Text START

Giovanni Cellini, fife-player (a government official according to Beck, 130), demurs from Giuliano's suggestion because he believes the statue needs to be seen complete, in the round, "but it cannot be seen thus." In other words, set far back in the Loggia, the statue would be not be fully appreciated; rather, it needed to be more in the open (all'aria). But then that requirement had its own drawbacks. "On the other hand," he adds, now voicing openly what I have suggested is an underlying anxiety of both Giuliano and Riccio, "some wretch may hurt [attack] it with a bar." Hence he proposes a compromise that also has the virtue of being in agreement with the First Herald's suggestion (and also, on Levine's reading, Riccio's), namely that the statue be located inside the Palazzo, in the open courtyard. Here, in relative security, the statue could be seen "in its entirety" by the (distinguished and cultivated) persons who frequented the Palazzo. "Covering," for Giovanni, is really a matter of "enclosing."
Levine's extended argument for understanding opposition to the statue as politically motivated finds an echo in Beck's comment on Giovanni's speech:
Giovanni . . . introduced a curious suspicion. If located out in the open, some nasty person might do the statue harm. That is, for some unexplained reason, the David might become the target of vandalism (. . . and such a possibility supports the suspicion that there was a political aura surrounding the David that could have made it offensive to some) (Beck, 130).
As I have argued, however, Giovanni does not introduce the suspicion of the "nasty person" wishing to do the statue harm. That suspicion is there from the beginning, only becoming unambiguously explicit in Giovanni's speech - and even then, as Beck observes, it is left unexplained. Political motives might account for the inferred hostility, and so might concern about public decency; and in each case we can understand why, in a meeting of utmost civility, no one would wish to name the root problem.
In the event, after several governmental changes of mind, the statue was installed in the Piazza, at the entrance to the Palazzo Vecchio. It would appear, on the face of it, that the "coverers" and "enclosers" lost to those who would see the station "in its entirety" out in the open.

Text END

- _Work to complete_
1. Using the passage about the David, mark each statement yes or no and quote the deciding words: (a) Giovanni Cellini proposed placing the statue in the open courtyard inside the Palazzo. (b) The author holds that Giovanni was the first to raise the suspicion that someone might harm the statue. (c) The statue was finally installed in the Palazzo courtyard.
2. The passage about the David calls Giovanni Cellini a fife-player. What was he according to Beck?

Supplied material START

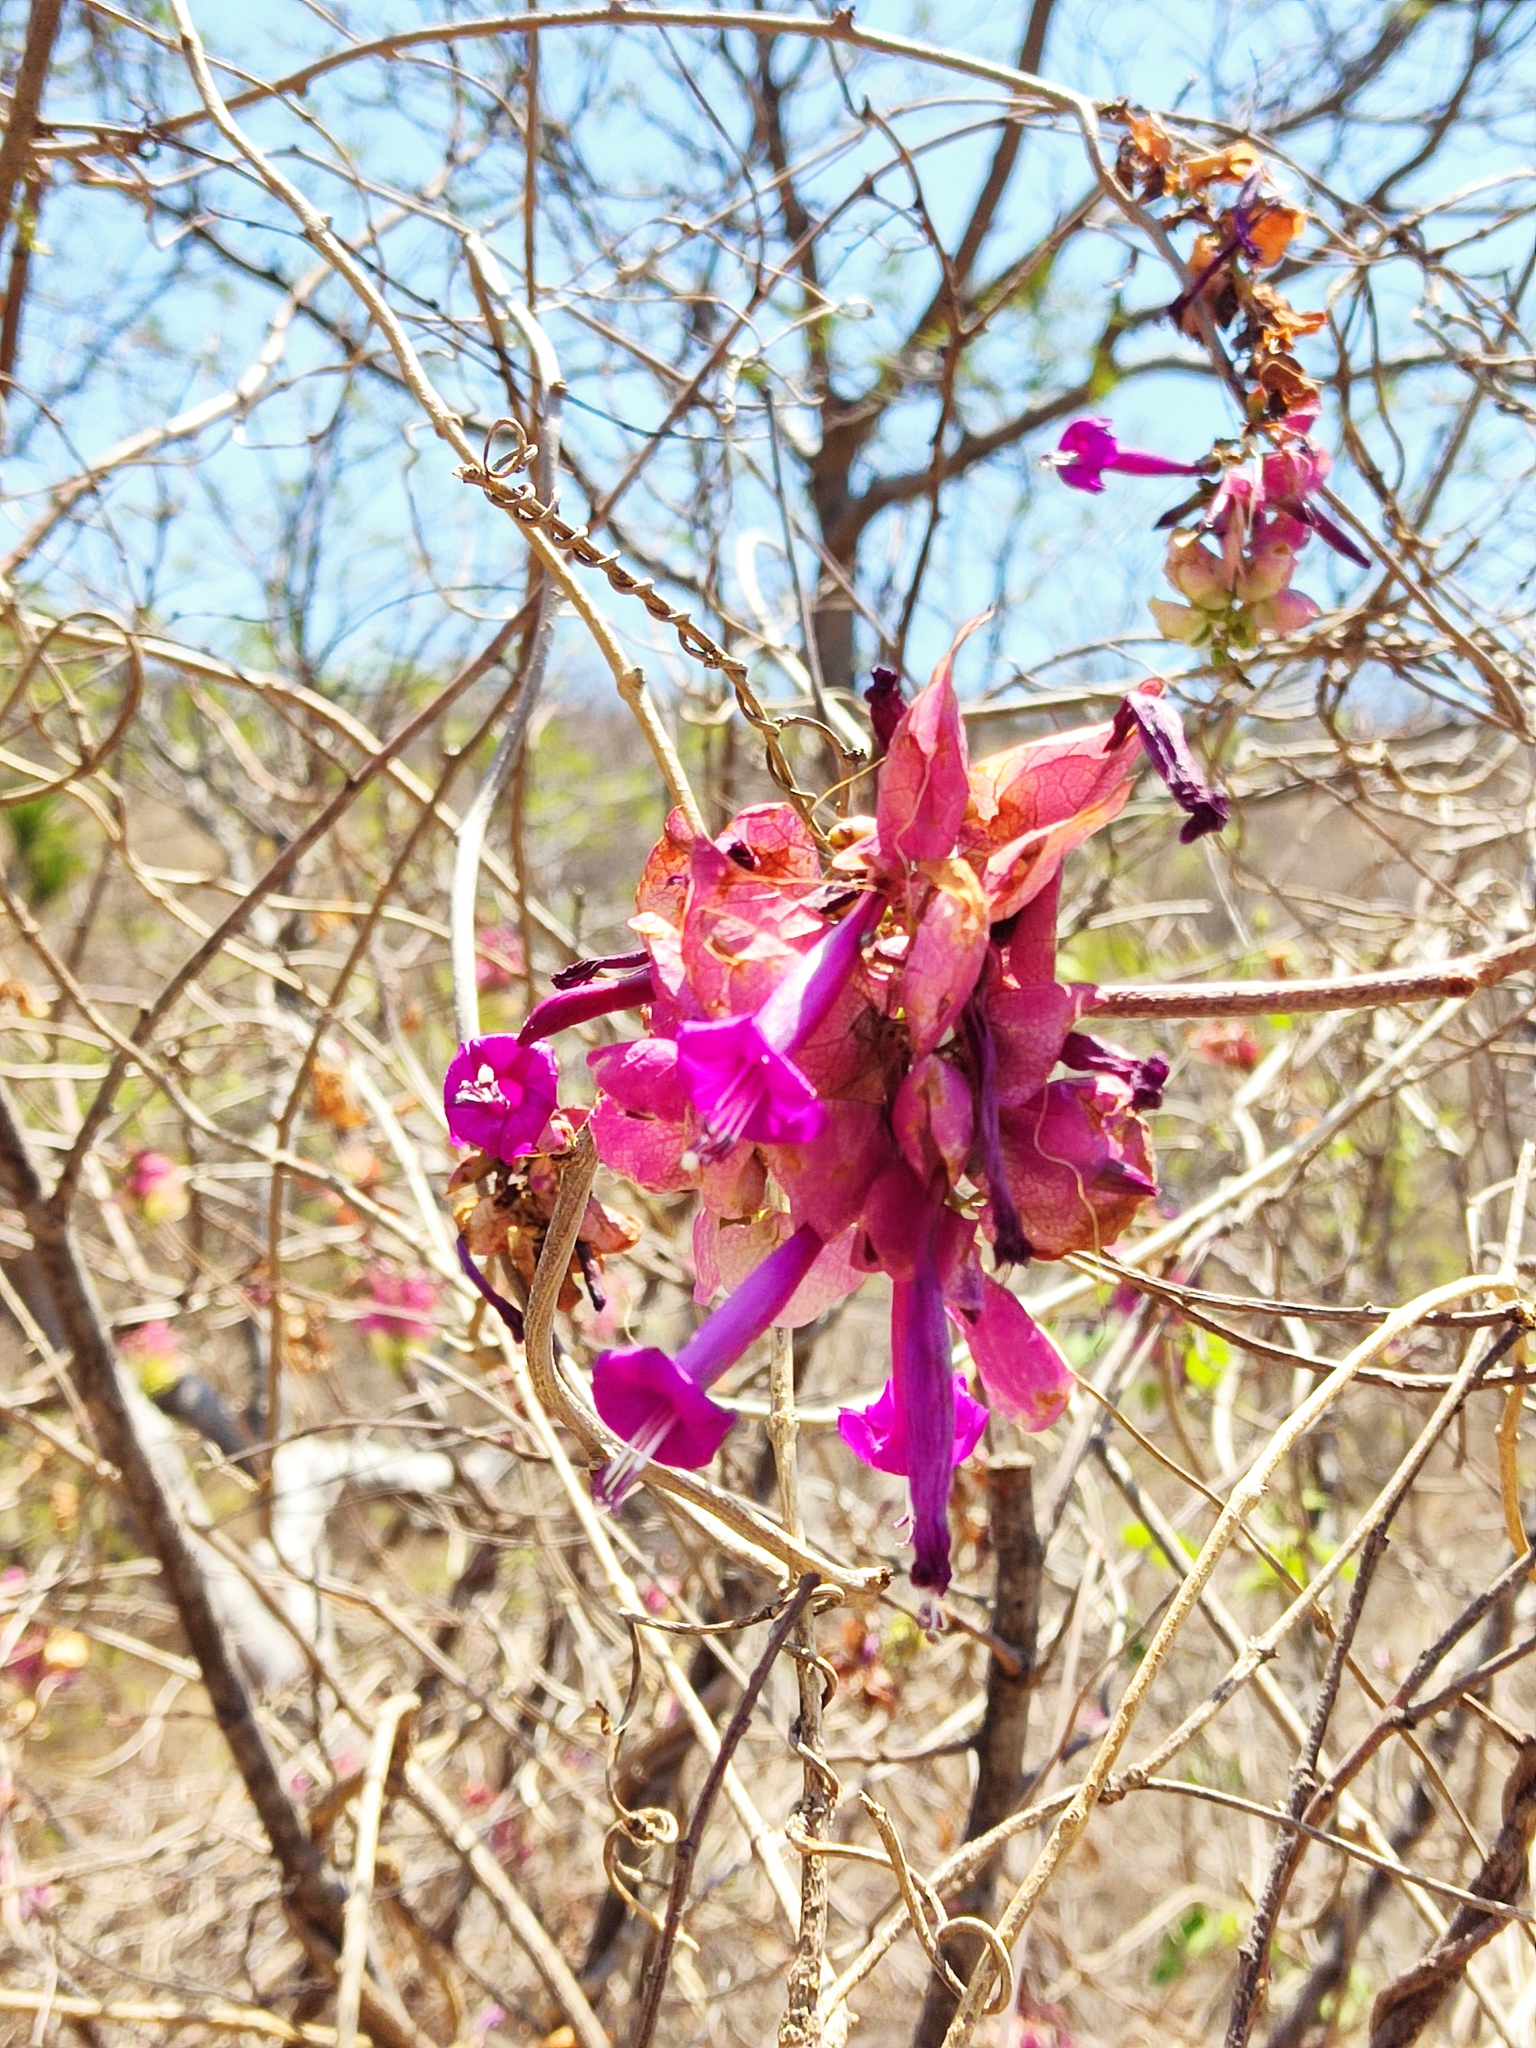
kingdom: Plantae
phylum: Tracheophyta
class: Magnoliopsida
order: Solanales
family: Convolvulaceae
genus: Ipomoea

Supplied material END

- _Results by task_
1.
(a) Yes: "the statue be located inside the Palazzo, in the open courtyard"
(b) No: "That suspicion is there from the beginning"
(c) No: "the statue was installed in the Piazza, at the entrance to the Palazzo Vecchio"

2. A government official.